Dataset excerpts

....................

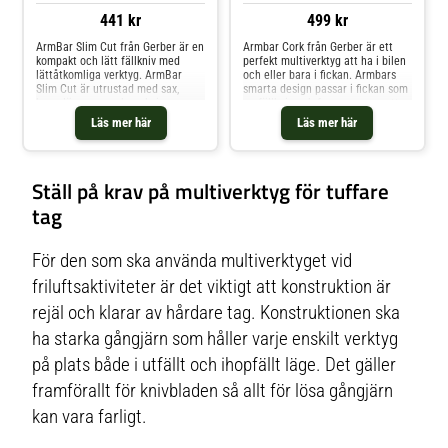
441 kr
499 kr
ArmBar Slim Cut från Gerber är en
Armbar Cork från Gerber är ett
kompakt och lätt fällkniv med
perfekt multiverktyg att ha i bilen
lättåtkomliga verktyg. ArmBar
och eller bara i fickan. Armbars
Slim Cut är utrustad med sax,
smarta design passar i fickan som
kapsylöppnare och en kniv som
en fällkniv och fungerar som ett
enkelt fälls ut med
fullt kapabelt multiverktyg.
Läs mer här
Läs mer här
enhandsfattning. Ramlåset håller
Armbar Drive har verktyg för att
bladet på plats för säker
hantera de uppgifter som en
hantering. Knivblad Sax
fickkniv helt enkelt inte kan
Kapsylöppnare Nyckelring
hantera: en syl, pry bar,
Ställ på krav på multiverktyg för tuffare
kapsylöppnare och en två sidig
bits för spår-och stjärnskruvar.
tag
Den klarar också allt din fickkniv
kan med enhands-öppnande kniv
och sax.Totallängd: 9,1 cmStål:
För den som ska använda multiverktyget vid
5Cr15MoVVerktyg: Kniv, sax, liten
kofot, kapsylöppnare,
friluftsaktiviteter är det viktigt att konstruktion är
konservöppnare, folieklippare,
hävstångsarm och korkskruv.
rejäl och klarar av hårdare tag. Konstruktionen ska
ha starka gångjärn som håller varje enskilt verktyg
på plats både i utfällt och ihopfällt läge. Det gäller
framförallt för knivbladen så allt för lösa gångjärn
kan vara farligt.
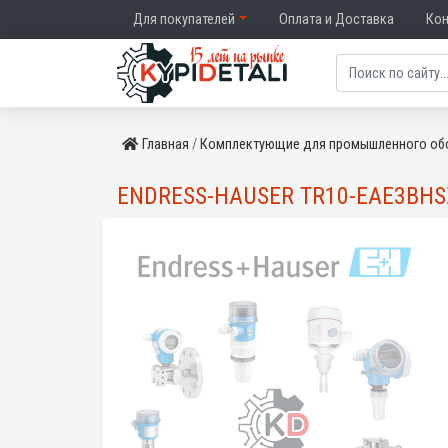
Для покупателей
Оплата и Доставка
Ко
Главная
Комплектующие для промышленного об
ENDRESS-HAUSER TR10-EAE3BHS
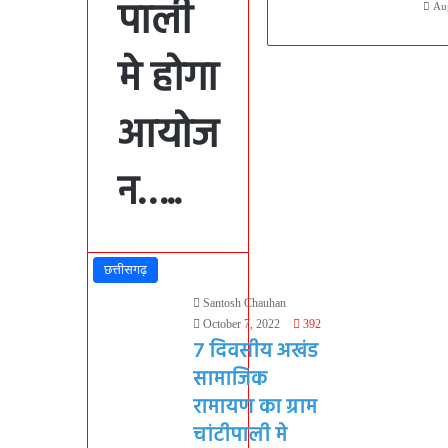
पाली
Au
मे होगा
आयोज
न…..
छत्तीसगढ़
Santosh Chauhan
October 7, 2022
392
7 दिवसीय अखंड
सामाजिक
रामायण का ग्राम
चांटीपाली मे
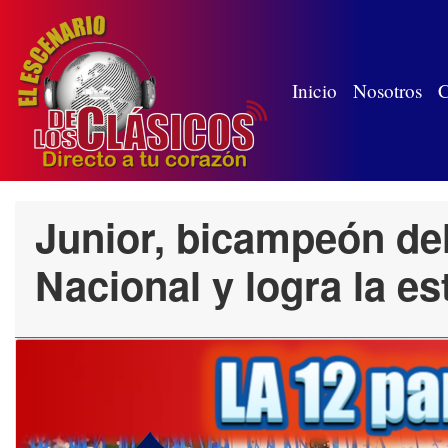
(wh
Inicio
Nosotros
C
Junior, bicampeón de
Nacional y logra la est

....................

Exercise instructions
Count the lines in the material that contain the string "fickkniv". Reply with the number only.

Solution for this exercise
2